00:06After years of pushing against production limits, the United Arab Emirates left the cartel in a surprise move last month.
00:13It was the third largest OPEC contributor, accounting for 3% of global crude supply.
00:19The exit opens a possibility for the nation to get its money's worth from recent oil field expansions.
00:26State energy company Adnok is on track to raise production capacity to 5 million barrels a day by next year,
00:33up from 3 million barrels a day back in 2018.
00:38But today, producing more oil is only a part of the equation.

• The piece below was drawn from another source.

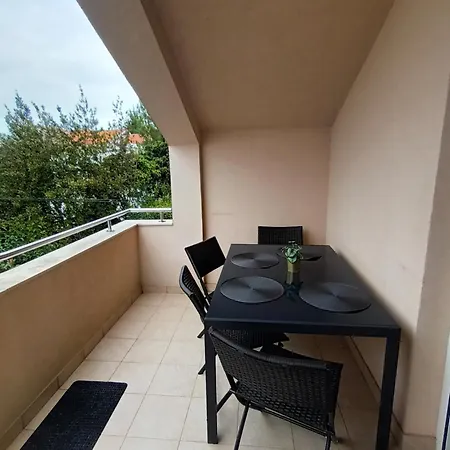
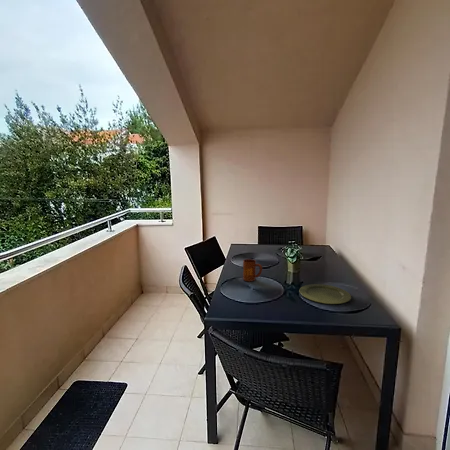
+ mug [242,258,263,283]
+ plate [298,283,352,305]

00:43The ongoing crisis in the Strait of Hormuz has highlighted that easily getting those barrels to market can no longer
00:49be taken for granted.
00:50That's why Adnok is also accelerating an expansion of its Fajera pipeline, which runs to the Gulf of Oman, bypassing
00:59the choke point.
01:00The route already carries up to 1.5 million barrels a day and has proved to be a lifeline during
01:06the Iran war.
01:07By next year, the project will roughly double that capacity.
01:11Regional rival Saudi Arabia is also expanding alternative export routes, underscoring a wider Gulf effort to ensure that billions of
01:19dollars of production growth translate into profitable exports.
01:23It's a new reality that OPEC cannot ignore.
01:27No longer just about how much crude can be produced, but how much of it can actually be delivered.